--- PROVIDED RECORDS Enclosed Below ---
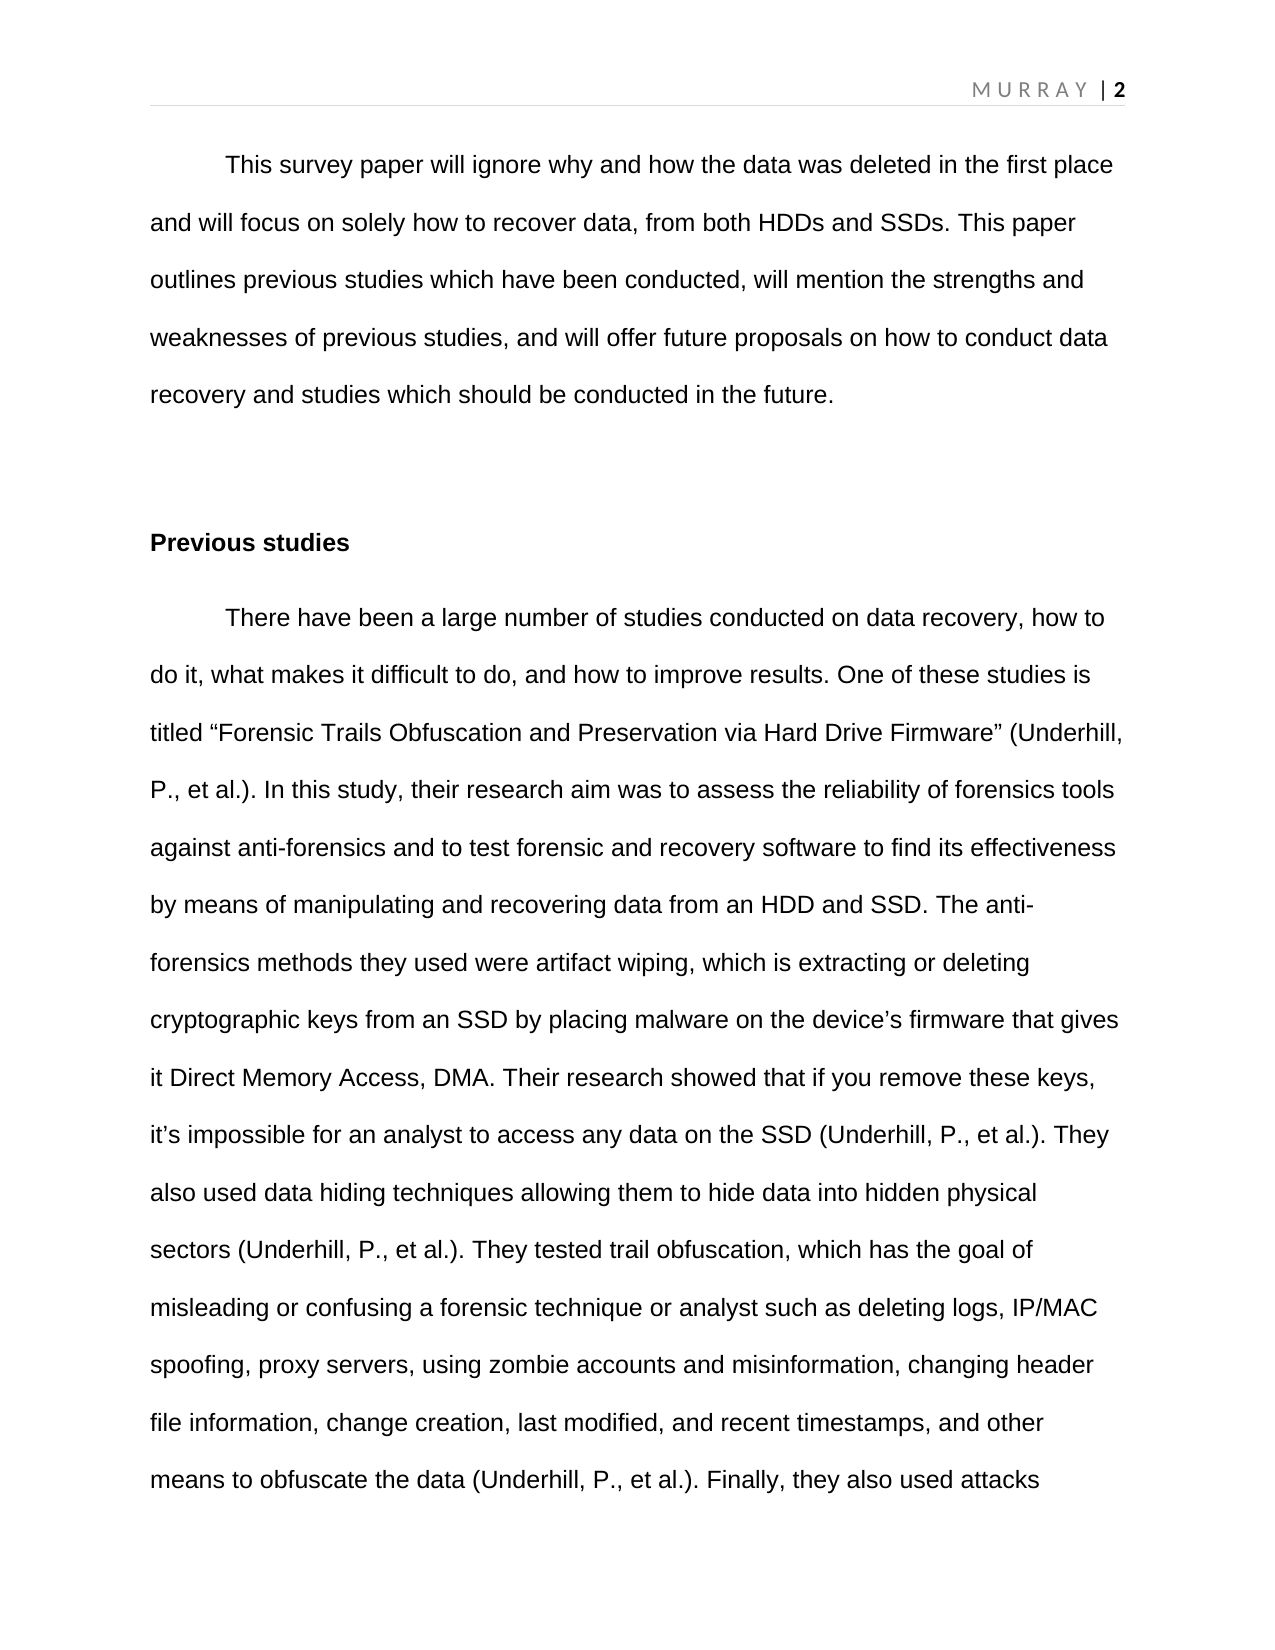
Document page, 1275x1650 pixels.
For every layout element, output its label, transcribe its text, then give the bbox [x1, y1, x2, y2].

text Previous studies [150, 528, 1125, 557]
text This survey paper will ignore why and how the data was deleted in the first place and will focus on solely how to recover data, from both HDDs and SSDs. This paper outlines previous studies which have been conducted, will mention the strengths and weaknesses of previous studies, and will offer future proposals on how to conduct data recovery and studies which should be conducted in the future. [150, 150, 1125, 409]
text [150, 602, 1125, 1494]
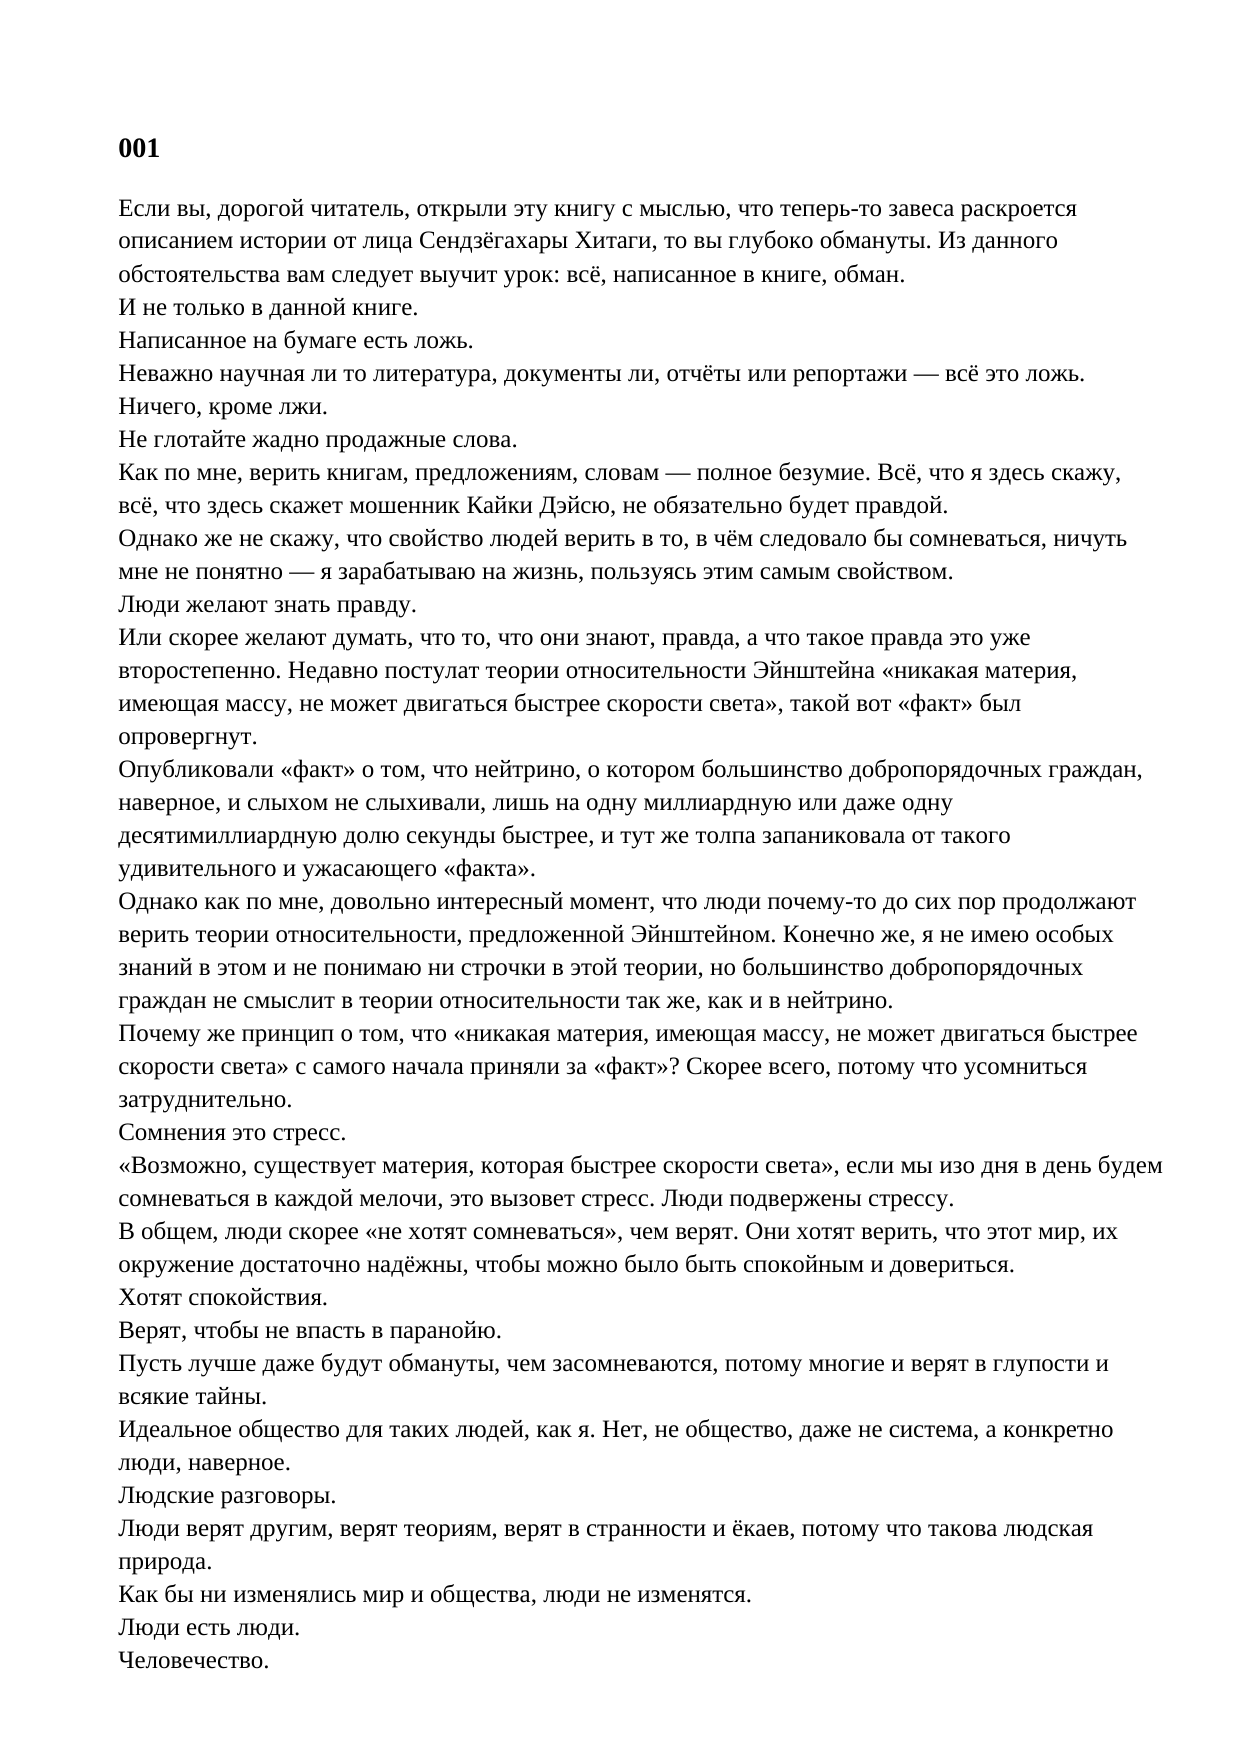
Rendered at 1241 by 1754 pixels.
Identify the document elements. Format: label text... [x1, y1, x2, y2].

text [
--- End of Enclosed PROVIDED RECORDS ---
Using the data above, say how many lines include the word "pixels". Write only that number.

RESULT FOR THIS EXERCISE
2